General Motors today is reporting that the project to collect booms from the Gulf of Mexico and recycle them into parts for the Chevy Volt has far exceeded its original goals, with more then 212,000 pounds of waste diverted from landfill. The material has more than met the annual demand for air-deflecting baffles in the Chevy Volt (pictured above).

"GM decided to offer assistance by collecting boom material from the Gulf coast until there was no longer a need," John Bradburn, GM's manager of waste-reduction efforts, said in a statement. "We're in the process of identifying other areas where the material we have left can be used -- potentially in our plants -- now that we have a sufficient quantity for the Volt."

Among the savings from the project, according to GM:

• Reuse 227 miles of the absorbent boom material;
• Save 29,000 gallons of water and oil from the nation's landfills;
• Eliminate 212,500 pounds of waste from being thrown out;
• Eliminate 149 tons of CO2-equivalent emissions from entering the air.

The air deflectors that use the upcycled booms, consist of 25 percent boom material, 25 percent recycled tires from GM's Milford Proving Ground vehicle test facility, and 25 percent packaging plastic from GM's Fort Wayne Assembly plant. The final quarter is a mix of post-consumer recycled plastics and other polymers.

The project highlights GM's efforts to rethink the idea of waste, which has in the last year or so focused on reducing and eliminating waste wherever possible. At the end of 2010, GM announced that half of its plants are now landfill-free, six months after it renewed its commitment to zero waste.

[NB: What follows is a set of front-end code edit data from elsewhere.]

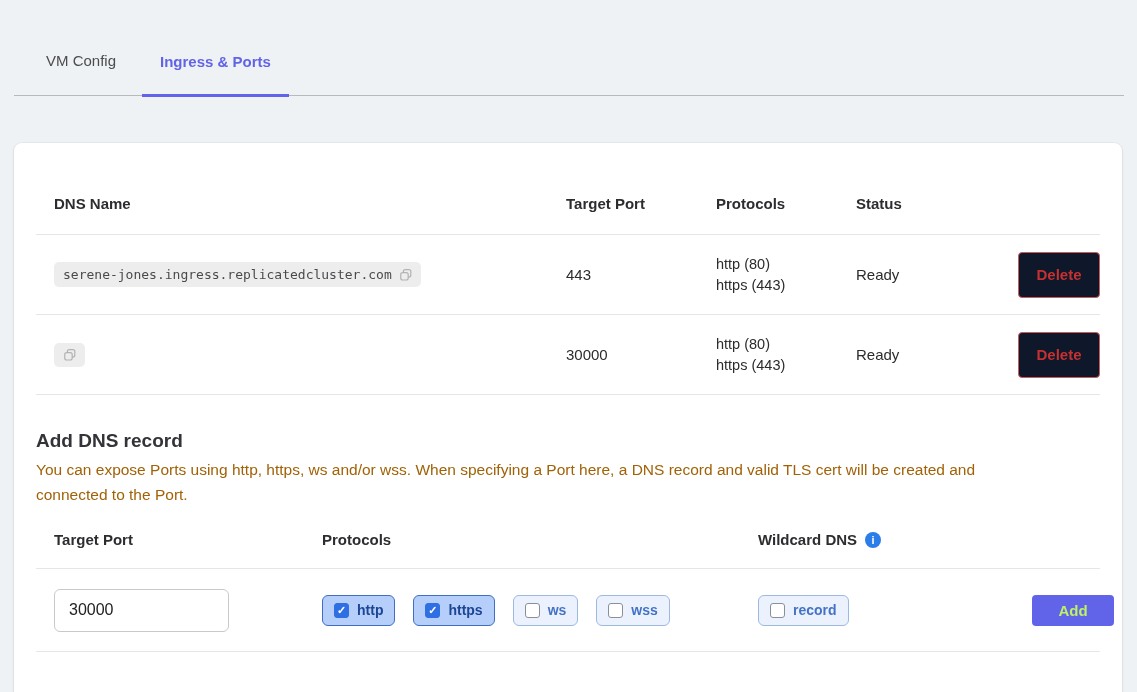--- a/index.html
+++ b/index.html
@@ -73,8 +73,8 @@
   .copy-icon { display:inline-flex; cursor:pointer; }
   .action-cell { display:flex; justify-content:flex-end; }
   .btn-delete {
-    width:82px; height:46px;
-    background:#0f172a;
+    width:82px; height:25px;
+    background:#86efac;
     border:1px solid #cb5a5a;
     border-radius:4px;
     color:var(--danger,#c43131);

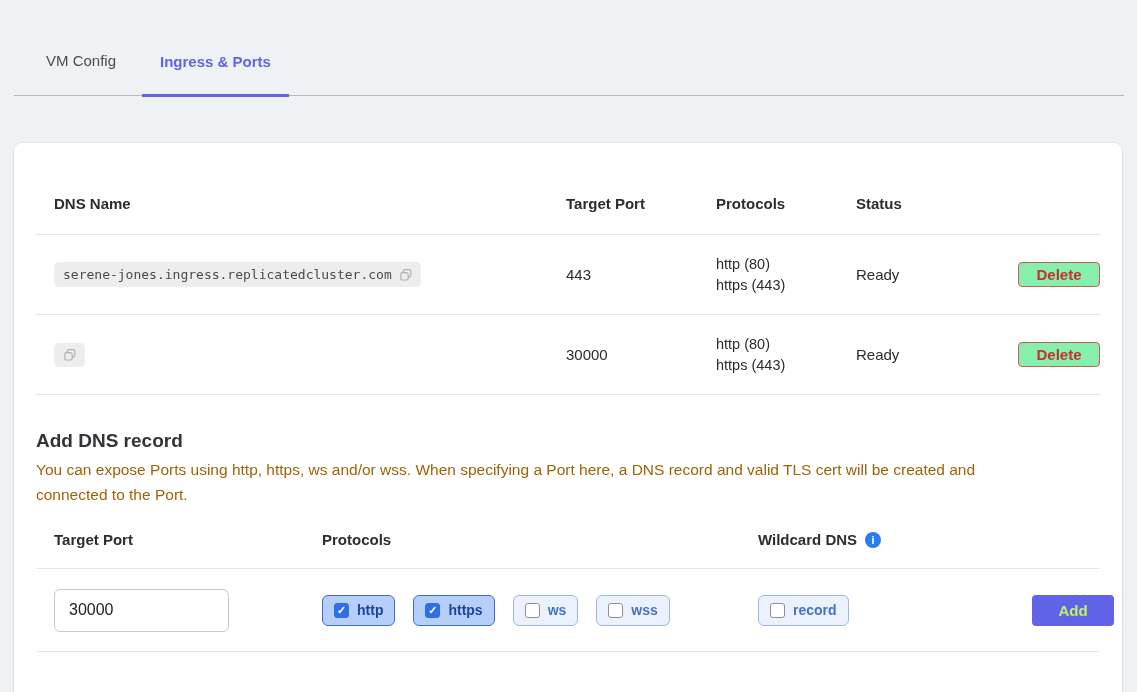--- a/index.html
+++ b/index.html
@@ -85,8 +85,8 @@
   
   .section-title { margin-top:35px; font-size:19px; font-weight:700; color:#333338; }
   .section-desc {
-    margin-top:5px;
-    font-size:15.5px; color:#a16207;
+    margin-top:33px;
+    font-size:15.5px; color:#0f172a;
     line-height:25px;
     max-width:1010px;
   }

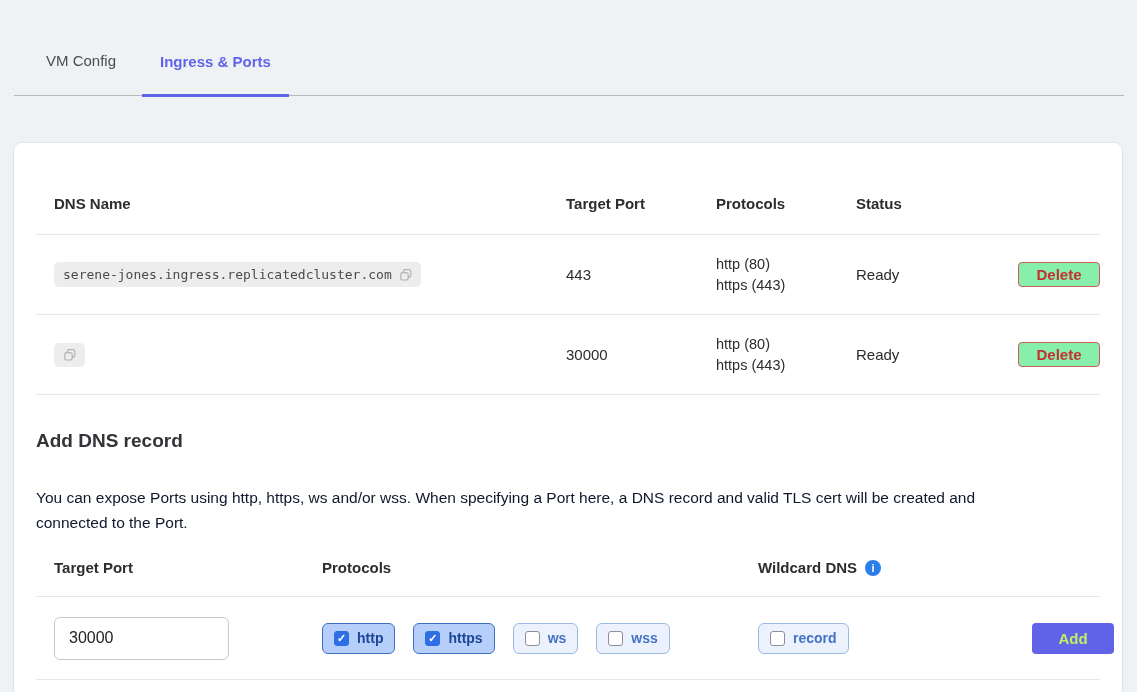--- a/index.html
+++ b/index.html
@@ -113,7 +113,7 @@
     font-family:"Liberation Sans", sans-serif;
     outline:none;
   }
-  .pill-group { display:flex; gap:18px;align-items:flex-end; }
+  .pill-group { display:flex; gap:42px;align-items:flex-end; }
   .pill {
     display:inline-flex; align-items:center; gap:8px;
     height:31px; padding:0 11px;

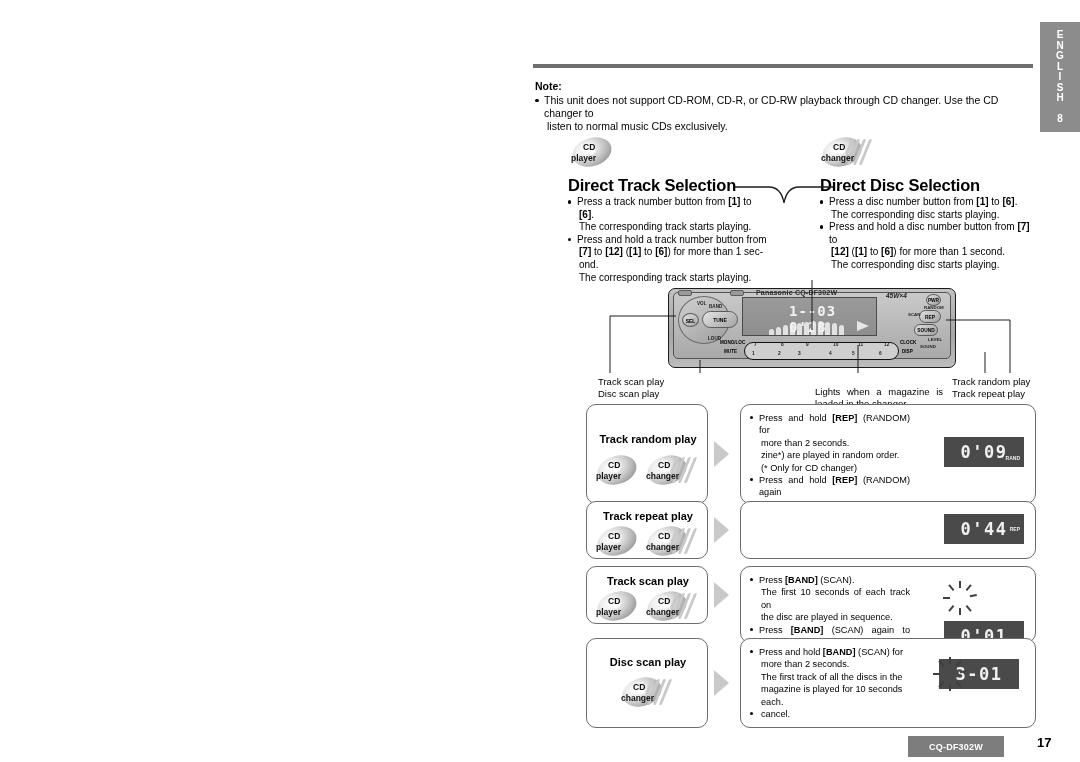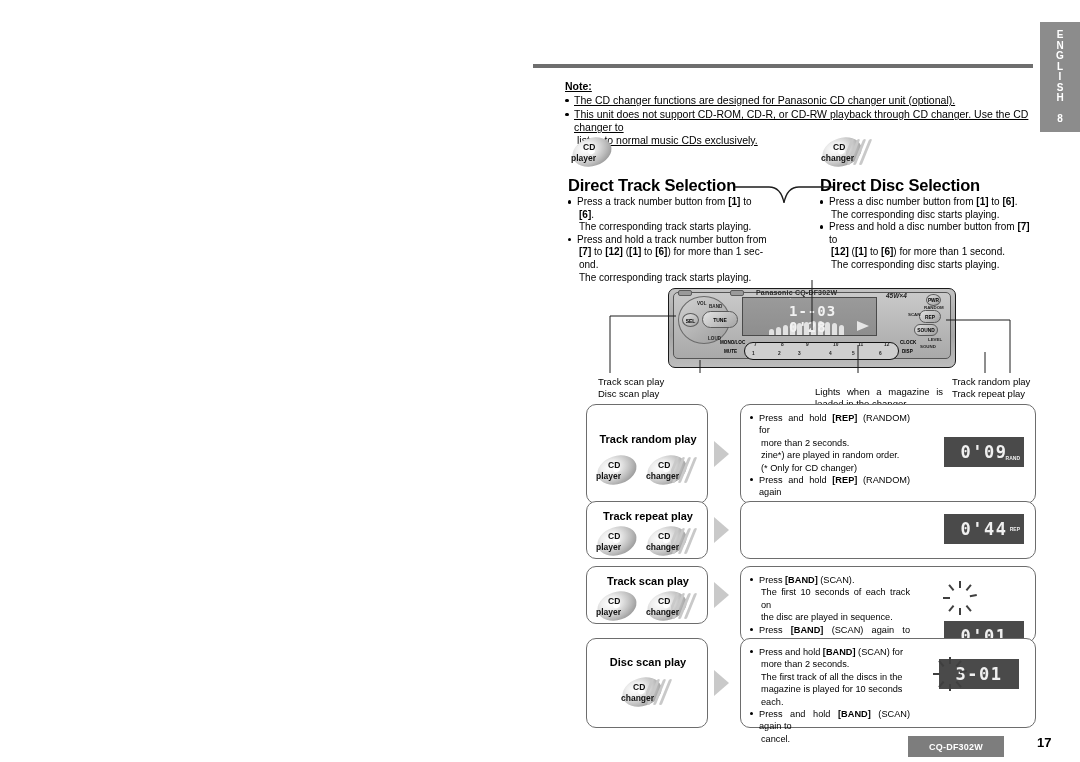--- a/index.html
+++ b/index.html
@@ -36,7 +36,7 @@
   }
 
   
-  #note-block { position:absolute; left:565px; top:80px; width:470px;text-decoration:underline; }
+  #note-block { position:absolute; left:535px; top:80px; width:470px; }
   #note-title { font-size:10.5px; font-weight:bold; margin-bottom:2px; }
   .note-line {
     font-size:10.5px; line-height:13px;

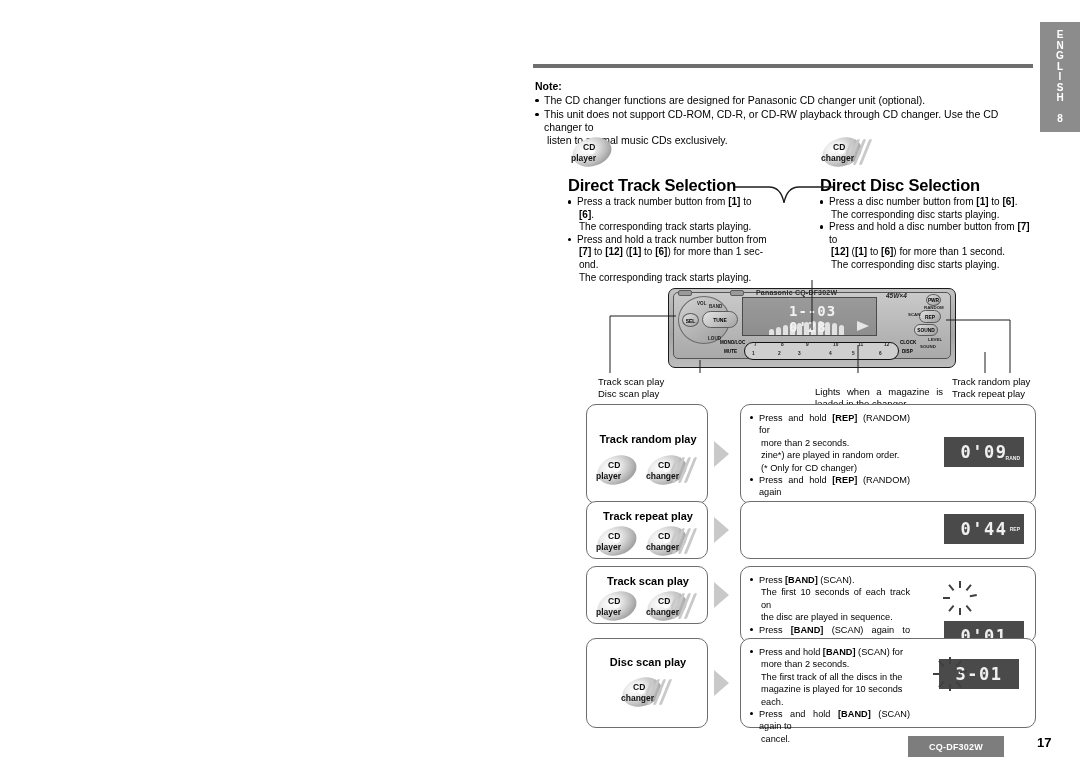--- a/index.html
+++ b/index.html
@@ -260,10 +260,6 @@
 
 <div id="note-block">
   <div id="note-title">Note:</div>
-  <div class="note-line">
-    <span class="bullet"></span>
-    <span>The CD changer functions are designed for Panasonic CD changer unit (optional).</span>
-  </div>
   <div class="note-line">
     <span class="bullet"></span>
     <span>This unit does not support CD-ROM, CD-R, or CD-RW playback through CD changer. Use the CD changer to</span>

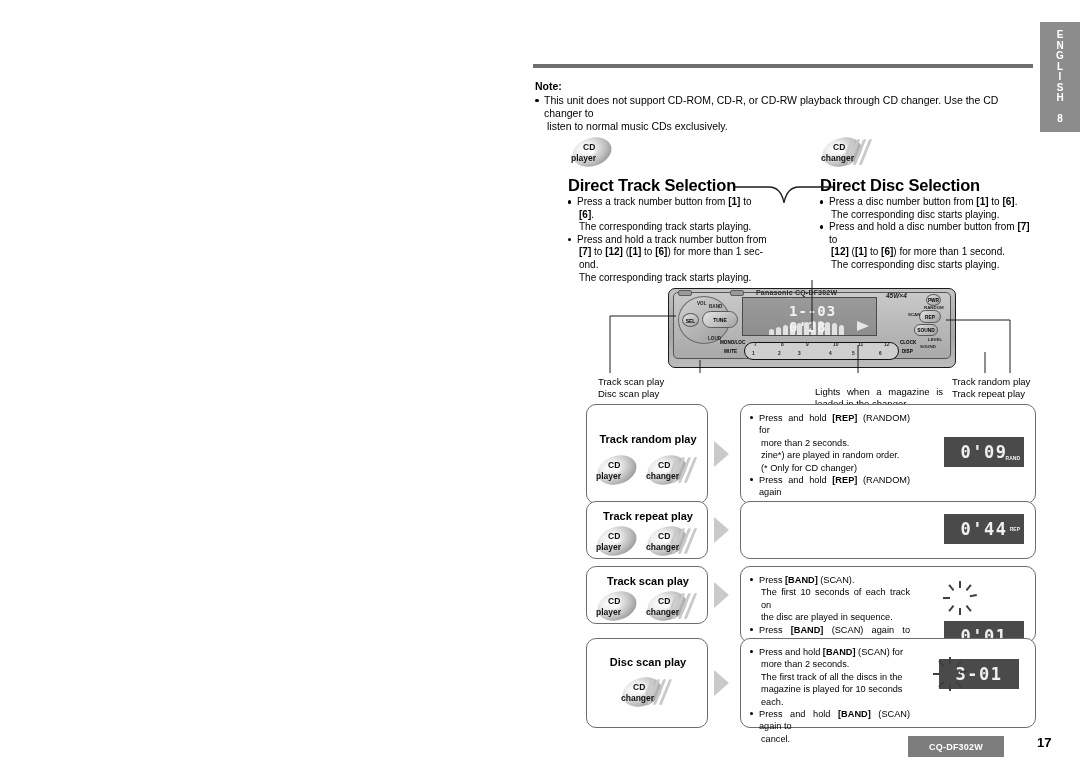--- a/index.html
+++ b/index.html
@@ -593,7 +593,6 @@
     </div>
     <div class="rline">
       <span class="bullet"></span>
-      <span>Press and hold <b>[BAND]</b> (SCAN) again to</span>
       <span class="sub">cancel.</span>
     </div>
   </div>

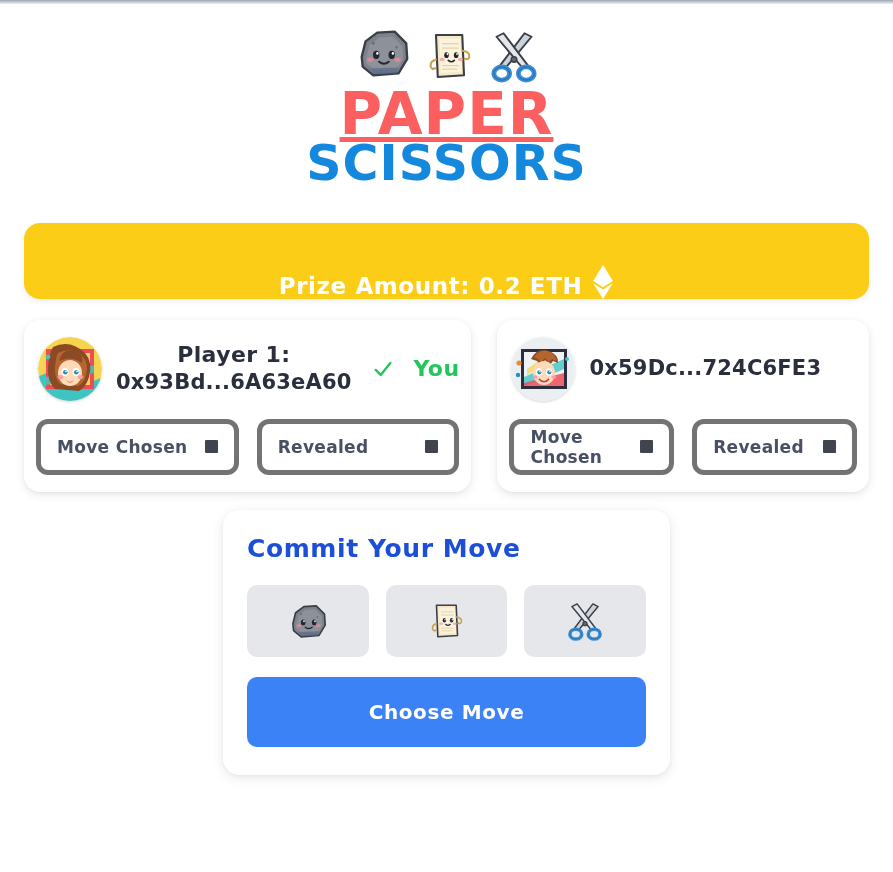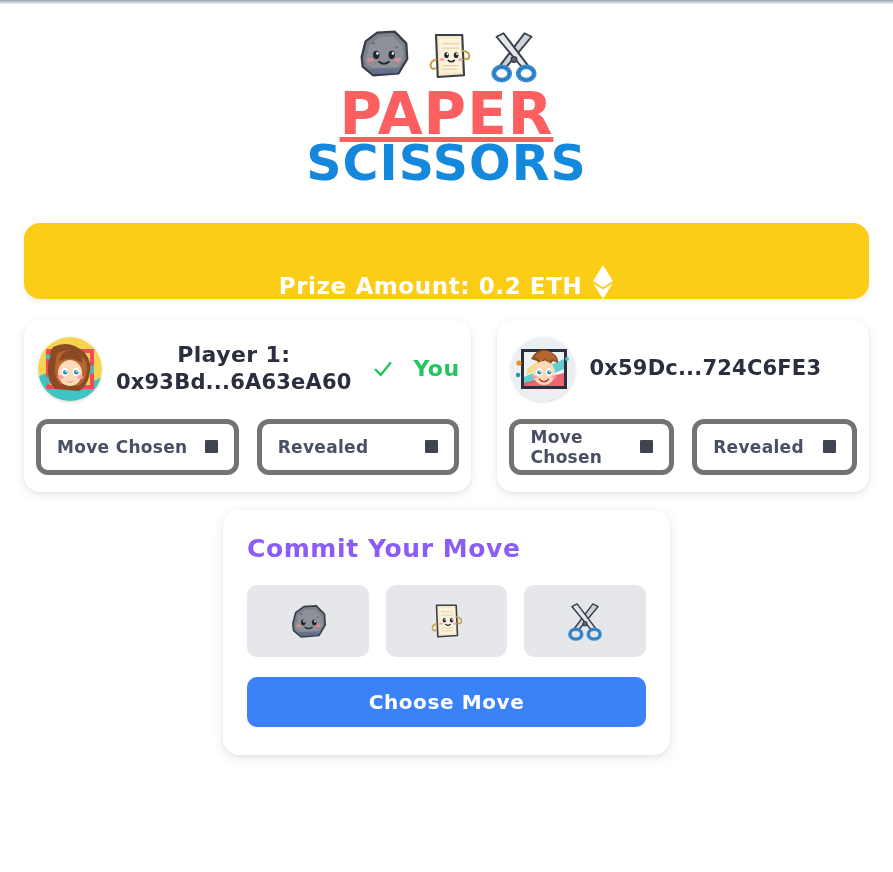--- a/index.html
+++ b/index.html
@@ -193,7 +193,7 @@
   .commit-title {
     font-size: 25px;
     font-weight: bold;
-    color: #8b5cf6;
+    color: #1d4ed8;
     letter-spacing: 0.6px;
   }
   .move-grid {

"We applaud GM for moving beyond traditional corporate responsibility efforts and finding a way to turn a portion of the waste from one of the worst environmental challenges in our nation's history into something valuable," Corey Lambrecht, president of Earth911 -- one of GM's partners in the project -- said in a statement today. "We need more, creative cleanup and recycling efforts like these."